A Constitutional Obligation Left Unfulfilled
Speaking on Joy FM's Super Morning Show on April 2, amid active PAC sittings in Parliament, Avedzi pointed to Article 187(6) of Ghana's Constitution as the legal foundation for a mechanism that has simply never been activated. The provision envisions a Special Committee tasked with ensuring that recommendations arising from PAC proceedings -- once adopted by the full House -- are actually carried forward and acted upon by the relevant state institutions, including the Attorney-General's Office.
What makes the omission particularly striking is that this is not a policy gap -- it is a constitutional mandate. The framers of Ghana's 1992 Constitution clearly anticipated the risk of accountability recommendations being ignored, and specifically provided for a parliamentary body to close that loop. Yet across every parliament since 1993, the committee has never been constituted.
"The constitution also makes a provision that, after all these, parliament must set up a Special Committee in the interest of the public. That committee will ensure that the recommendations of the Public Accounts Committee which have been adopted by the entire House are implemented. That is what we are lacking -- that committee has never been set up. Since the inception of constitutional rule, we have never established that committee. That is where the problem is." -- James Klutse Avedzi
The former PAC chairman's statement underlines a troubling reality: since Ghana returned to constitutional democracy, no government or parliament has taken the necessary steps to constitute this body, leaving a statutory accountability gap that has persisted across multiple administrations and parliamentary cycles covering both NDC and NPP governments.
How the Gap Undermines Prosecution of Offenders
At the heart of Avedzi's concern is the disconnect between the PAC's findings and actual legal consequences for those found culpable. The Public Accounts Committee reviews reports from the Auditor-General and holds hearings on financial irregularities across government ministries, departments, agencies, and state-owned enterprises. When infractions are confirmed and recommendations adopted by Parliament, those referrals are sent to the Attorney-General's Department for prosecution.
But without the Special Committee to follow up, there is no formal parliamentary mechanism to hold the Attorney-General accountable for acting -- or failing to act -- on those referrals. The result is a system where referrals can quietly expire without any public explanation or consequence.
"If that committee is there, it will ensure that the recommendations of the Public Accounts Committee which was adopted by the House -- the Attorney-General, you are to prosecute the people, what have you done? Go ahead and prosecute the people. Then the Attorney-General will know that after the Public Accounts Committee's report has been adopted, there is another committee that calls me to question." -- Avedzi
In effect, the Special Committee would serve as an oversight layer over the accountability chain itself -- ensuring that the progression from audit finding to parliamentary recommendation to legal prosecution remains intact, transparent, and enforceable. Without it, each step in the chain is technically completed, but the final outcome -- justice -- is never guaranteed.
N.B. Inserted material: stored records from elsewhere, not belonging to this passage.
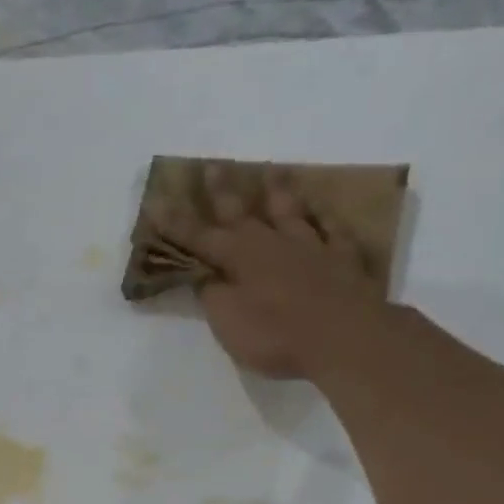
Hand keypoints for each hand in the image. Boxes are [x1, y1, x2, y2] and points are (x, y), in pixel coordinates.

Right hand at [149, 166, 381, 379]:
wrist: (345, 338)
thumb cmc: (276, 334)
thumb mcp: (228, 322)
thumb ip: (213, 296)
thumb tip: (205, 277)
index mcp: (240, 258)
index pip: (199, 237)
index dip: (176, 223)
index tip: (157, 201)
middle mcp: (273, 243)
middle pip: (243, 212)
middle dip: (223, 192)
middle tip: (212, 166)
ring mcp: (313, 248)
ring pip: (291, 212)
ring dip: (279, 192)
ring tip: (272, 172)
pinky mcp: (345, 260)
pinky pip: (334, 231)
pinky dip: (326, 219)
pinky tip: (323, 211)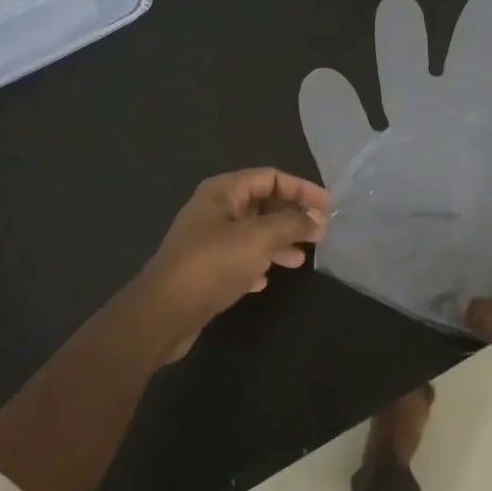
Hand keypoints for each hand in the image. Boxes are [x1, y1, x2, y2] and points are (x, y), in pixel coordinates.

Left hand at [135, 168, 329, 359]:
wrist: (163, 313)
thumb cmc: (212, 265)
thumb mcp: (258, 238)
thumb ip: (291, 224)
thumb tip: (318, 218)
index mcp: (222, 191)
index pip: (270, 177)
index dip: (301, 189)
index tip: (328, 208)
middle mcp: (213, 210)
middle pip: (261, 204)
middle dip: (291, 216)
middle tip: (320, 234)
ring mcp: (207, 240)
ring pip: (252, 233)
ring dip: (278, 242)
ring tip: (301, 259)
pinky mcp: (204, 269)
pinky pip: (238, 259)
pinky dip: (256, 264)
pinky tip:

A Pattern of Stalled Referrals
Avedzi's remarks carry weight given his direct experience as PAC Chairman. He noted that cases brought before the committee and subsequently referred to the Attorney-General's office have a persistent pattern of going quiet -- no public updates on whether charges were filed, investigations concluded, or officials held responsible for financial misconduct.
This is not an incidental observation. It reflects a systemic pattern that undermines public confidence in the accountability institutions Ghana has built. Citizens, civil society groups, and the media regularly note that despite years of damning Auditor-General reports identifying billions of cedis in financial infractions, very few individuals have faced prosecution and even fewer have been convicted.
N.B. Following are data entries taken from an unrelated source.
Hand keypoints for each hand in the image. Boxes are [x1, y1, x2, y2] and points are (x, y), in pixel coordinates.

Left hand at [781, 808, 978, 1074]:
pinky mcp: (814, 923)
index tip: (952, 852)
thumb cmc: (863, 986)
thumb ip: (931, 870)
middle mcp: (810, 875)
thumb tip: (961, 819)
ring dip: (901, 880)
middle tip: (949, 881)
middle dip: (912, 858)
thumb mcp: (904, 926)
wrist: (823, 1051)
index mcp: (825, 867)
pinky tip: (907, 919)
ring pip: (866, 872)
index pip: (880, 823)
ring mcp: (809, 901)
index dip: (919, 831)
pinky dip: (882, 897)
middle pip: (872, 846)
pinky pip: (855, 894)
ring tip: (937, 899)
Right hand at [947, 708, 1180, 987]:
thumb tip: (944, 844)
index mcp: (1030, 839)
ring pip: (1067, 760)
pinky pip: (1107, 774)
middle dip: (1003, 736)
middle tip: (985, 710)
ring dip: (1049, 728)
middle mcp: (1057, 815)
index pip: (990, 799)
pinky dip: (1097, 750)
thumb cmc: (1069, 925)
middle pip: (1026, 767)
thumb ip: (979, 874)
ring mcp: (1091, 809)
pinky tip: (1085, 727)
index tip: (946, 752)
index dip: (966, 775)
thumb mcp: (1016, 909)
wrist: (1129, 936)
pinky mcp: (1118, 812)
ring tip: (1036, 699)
- PAC recommendations are adopted by the full Parliament
- Referrals are forwarded to the Attorney-General for prosecution
- No Special Committee exists to track or enforce follow-through
- Cases stall without public accountability or visible outcome
- Repeat offenders face no credible deterrent within the system
This cycle, Avedzi argued, fundamentally weakens Ghana's public financial management system. When accountability stops at recommendation and never reaches enforcement, the deterrent effect of public audits is dramatically reduced -- and those responsible for managing public resources learn that the consequences of infractions are limited.
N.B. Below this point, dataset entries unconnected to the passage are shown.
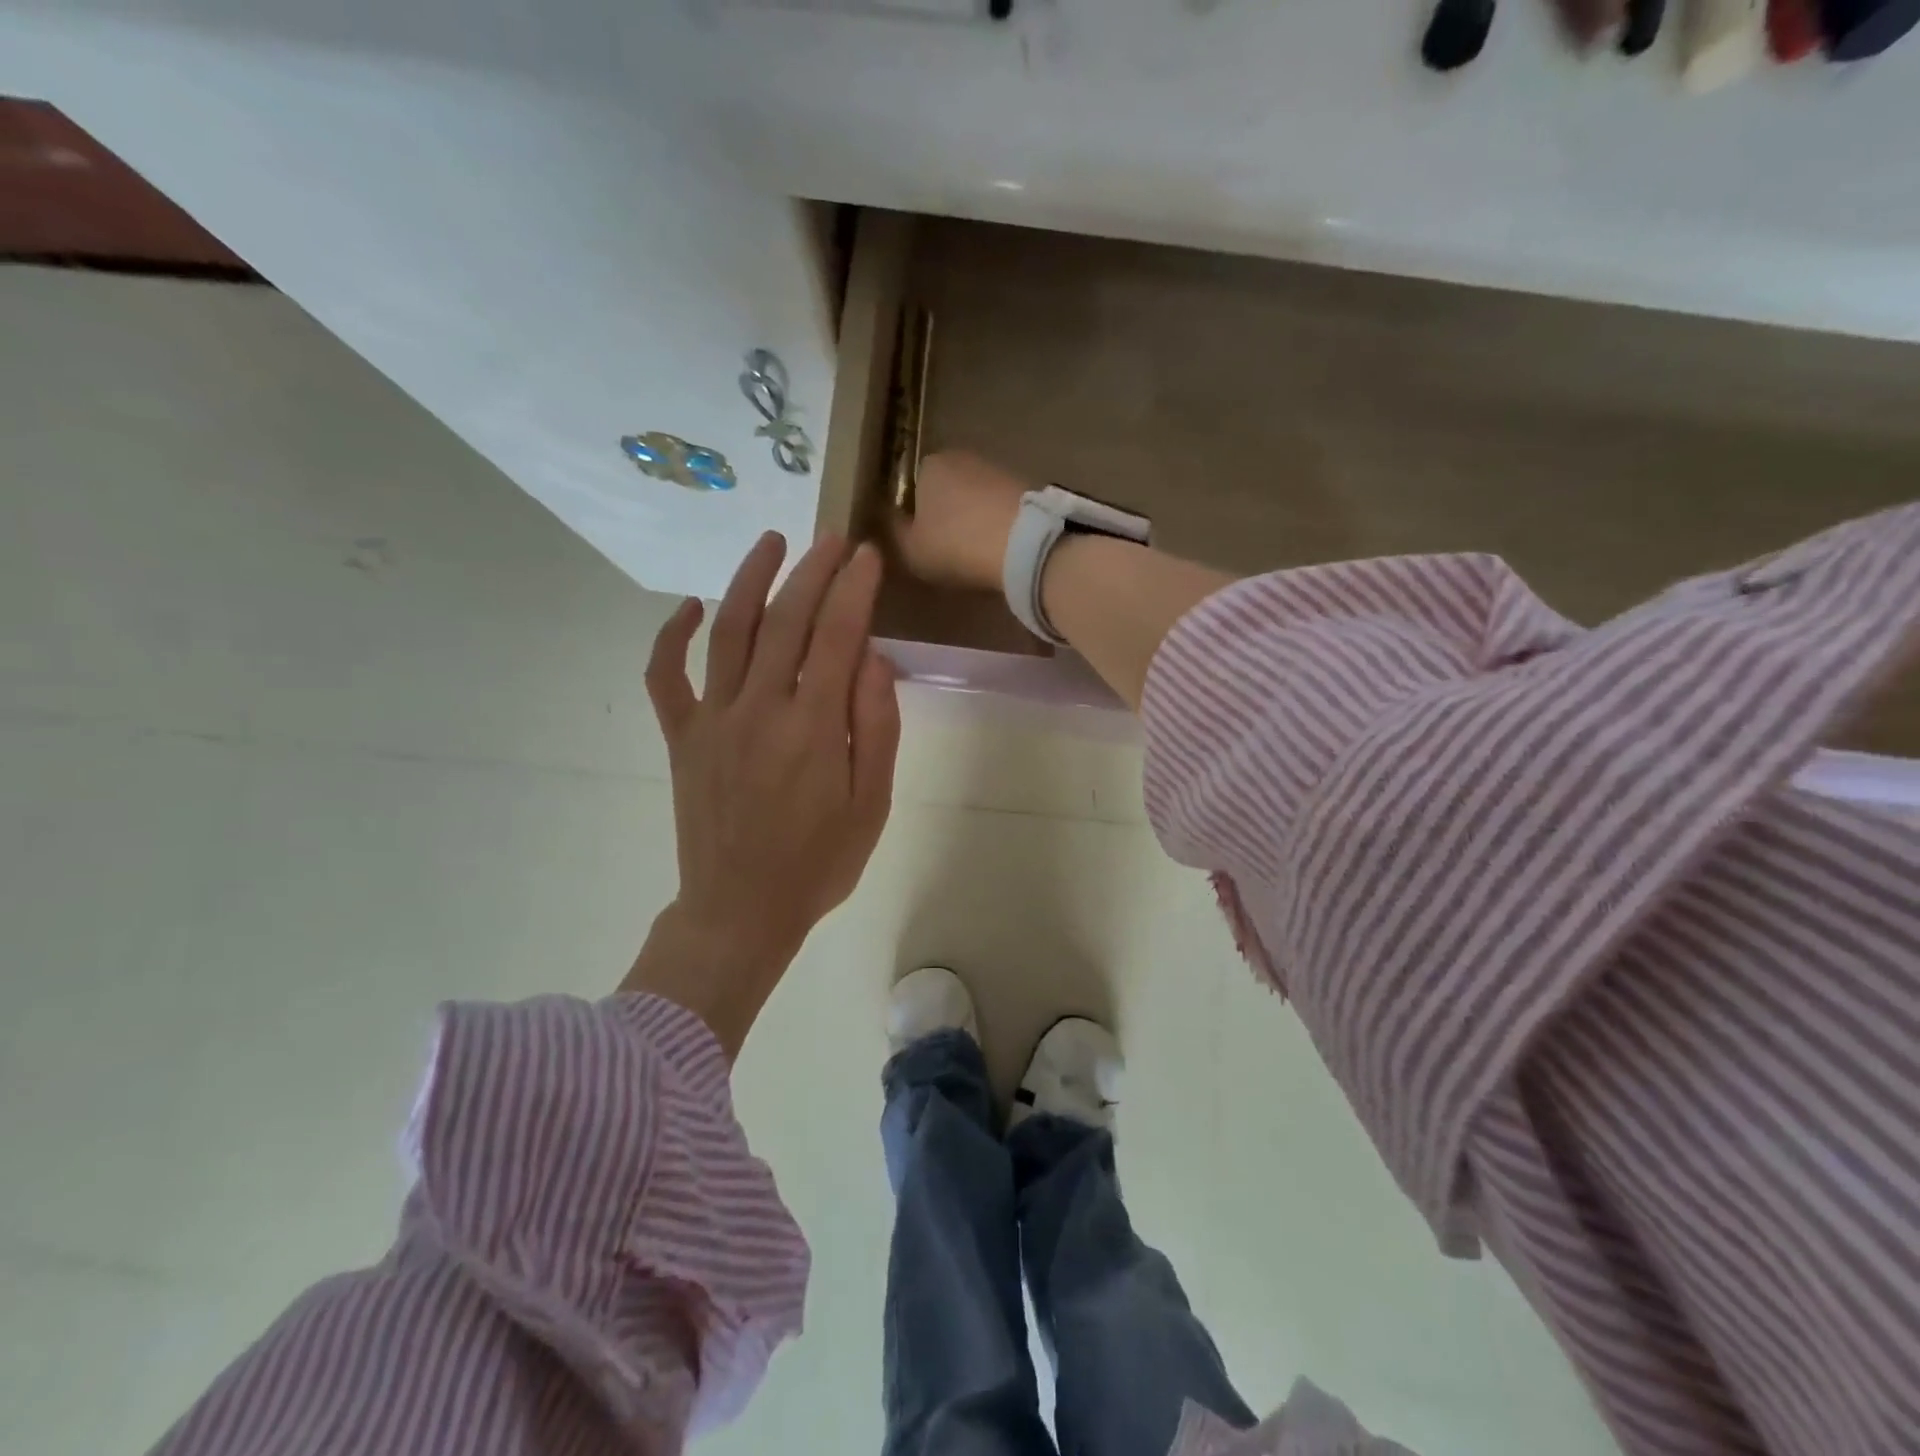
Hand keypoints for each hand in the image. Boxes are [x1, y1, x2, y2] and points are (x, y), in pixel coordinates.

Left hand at [624, 532, 900, 1058]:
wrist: (740, 912)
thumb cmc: (818, 864)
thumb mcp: (871, 805)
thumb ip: (877, 727)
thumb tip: (872, 658)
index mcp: (813, 730)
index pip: (837, 637)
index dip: (854, 590)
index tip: (866, 557)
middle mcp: (759, 711)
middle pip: (786, 621)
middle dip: (812, 571)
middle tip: (832, 541)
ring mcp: (712, 721)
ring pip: (728, 631)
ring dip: (749, 580)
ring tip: (771, 543)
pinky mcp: (681, 737)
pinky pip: (666, 676)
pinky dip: (671, 636)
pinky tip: (690, 606)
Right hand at [894, 450, 1030, 591]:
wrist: (1022, 543)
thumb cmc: (955, 544)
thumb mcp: (910, 549)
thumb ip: (894, 532)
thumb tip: (888, 519)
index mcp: (927, 465)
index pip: (911, 488)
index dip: (913, 516)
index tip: (919, 542)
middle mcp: (960, 457)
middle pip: (944, 489)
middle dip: (944, 514)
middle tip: (946, 550)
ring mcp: (996, 468)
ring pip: (973, 497)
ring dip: (972, 518)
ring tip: (974, 551)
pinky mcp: (1024, 485)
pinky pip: (998, 507)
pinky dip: (995, 523)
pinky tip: (997, 546)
Broader Implications for Public Finance Accountability
The issue Avedzi raises is not merely procedural or technical. It touches on the credibility of Ghana's entire audit and accountability infrastructure. The Auditor-General's office invests significant resources in identifying irregularities and preparing comprehensive reports. Parliament dedicates time, staff resources, and public attention to PAC hearings. Civil society and the media amplify findings to generate public pressure for accountability.
Yet if the final link in the chain -- prosecution and enforcement -- consistently fails to materialize, those earlier investments yield diminishing returns in terms of actual deterrence and behavior change within government institutions.
Avedzi's intervention also raises important questions about parliamentary culture and institutional will. Constituting the Special Committee requires no new legislation, no constitutional amendment, and no significant additional budget. It is within the power of any sitting Parliament to act on Article 187(6). The fact that it has not been done in over 30 years suggests that there may be institutional incentives -- on both sides of the political aisle -- to allow audit referrals to remain unresolved.
As PAC proceedings continue in the current Parliament, his call serves as a direct challenge to the House to take this step and close a long-standing constitutional gap. Ghana has the blueprint -- the committee simply needs to be built, funded, and empowered to compel action from the Attorney-General's Department. Until that happens, the accountability chain will remain broken at its most critical point.